Three approaches offer ways not only to increase efficiency, but also to ensure that the content you develop and maintain is effective.

Approach One: Focus on the User. Understanding the needs of the user is central to managing content. Assumptions about the information users need are based on what's been done in the past rather than understanding how users work today and what information is needed to improve performance. The workforce and customer base are changing: both are global, multicultural, and multigenerational. Developing a 360 degree view of user personas that goes beyond demographics and job description to fully understand how they work and the information they need to be productive on the job can result in innovative content and learning solutions that map the content model directly to the work model. By shifting the focus from simply creating or capturing content to delivering the right content (who needs what, when, and how) new content and learning models emerge and it becomes possible to prioritize high value content.

Approach Two: Single Source Content to Reuse, Repurpose, and Reduce. One of the most important ways to leverage content is through reuse and repurposing. By creating content components or modules you can re-use content to build a range of deliverables in different formats for different audiences and purposes. While single sourcing and reuse is often touted as an efficiency measure it is increasingly acknowledged as a method for achieving higher productivity and customer satisfaction—another way of saying higher quality. You can customize content more easily to address the needs of specific customers and create new types of deliverables as well.
Many people assume single sourcing is a technology solution. While tools are an important component of the solution, it's a change in your approach to developing and delivering content. It's a business approach and includes a new understanding of your customer (internal and external), new skills for content developers including a move to topic based writing and looking at workflow and processes.

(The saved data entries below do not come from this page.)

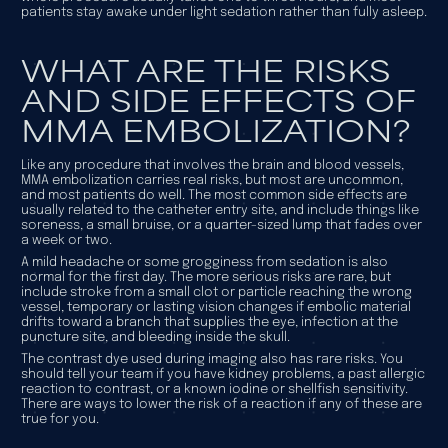
patients stay awake under light sedation rather than fully asleep.
WHAT ARE THE RISKS
AND SIDE EFFECTS OF
MMA EMBOLIZATION?
Like any procedure that involves the brain and blood vessels,
MMA embolization carries real risks, but most are uncommon,
and most patients do well. The most common side effects are
usually related to the catheter entry site, and include things like
soreness, a small bruise, or a quarter-sized lump that fades over
a week or two.
A mild headache or some grogginess from sedation is also
normal for the first day. The more serious risks are rare, but
include stroke from a small clot or particle reaching the wrong
vessel, temporary or lasting vision changes if embolic material
drifts toward a branch that supplies the eye, infection at the
puncture site, and bleeding inside the skull.
The contrast dye used during imaging also has rare risks. You
should tell your team if you have kidney problems, a past allergic
reaction to contrast, or a known iodine or shellfish sensitivity.
There are ways to lower the risk of a reaction if any of these are
true for you.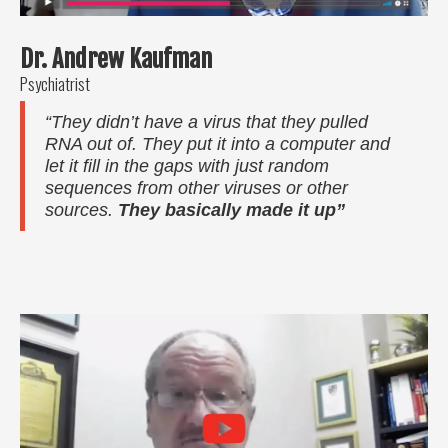
Dr. Andrew Kaufman
Psychiatrist
“They didn’t have a virus that they pulled
RNA out of. They put it into a computer and
let it fill in the gaps with just random
sequences from other viruses or other
sources.
They basically made it up”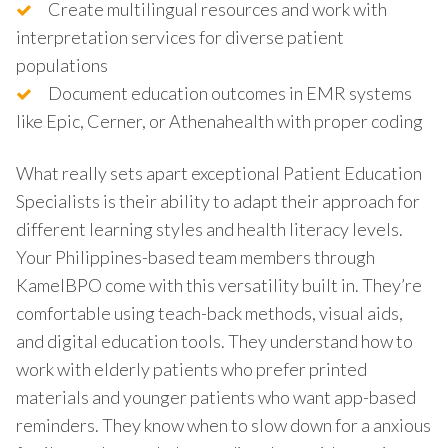
Create multilingual resources and work with
interpretation services for diverse patient
populations
Document education outcomes in EMR systems
like Epic, Cerner, or Athenahealth with proper coding
What really sets apart exceptional Patient Education
Specialists is their ability to adapt their approach for
different learning styles and health literacy levels.
Your Philippines-based team members through
KamelBPO come with this versatility built in. They’re
comfortable using teach-back methods, visual aids,
and digital education tools. They understand how to
work with elderly patients who prefer printed
materials and younger patients who want app-based
reminders. They know when to slow down for a anxious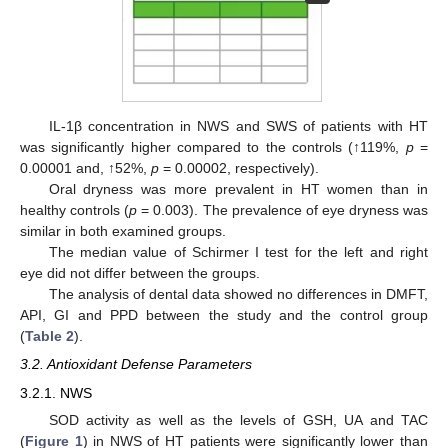
IL-1β concentration in NWS and SWS of patients with HT
was significantly higher compared to the controls (↑119%,
p
=
0.00001 and, ↑52%,
p
= 0.00002, respectively).
Oral dryness was more prevalent in HT women than in
healthy controls (
p
= 0.003). The prevalence of eye dryness was
similar in both examined groups.
The median value of Schirmer I test for the left and right
eye did not differ between the groups.
The analysis of dental data showed no differences in DMFT,
API, GI and PPD between the study and the control group
(
Table 2
).
3.2. Antioxidant Defense Parameters
3.2.1. NWS
SOD activity as well as the levels of GSH, UA and TAC
(
Figure 1
) in NWS of HT patients were significantly lower than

Approach Three: Optimize Content Infrastructure. Too often organizations that develop content—technical publications, learning, and marketing communications, focus on just that—content. They don't look beyond the content to the infrastructure or system that creates, delivers, and maintains it. Other parts of the organization such as manufacturing optimize lifecycles and supply chains. Content, however, is often developed within a department that fine tunes content deliverables without recognizing the opportunities for cross functional collaboration to lower costs and improve overall customer satisfaction that drives increased retention and delivers revenue. Five key areas that work together and need to be evaluated are: customer, content, technology, process, and the content development team. If you want to manage and leverage content to focus on the user and get the benefits of the component content, you need an infrastructure to support that move.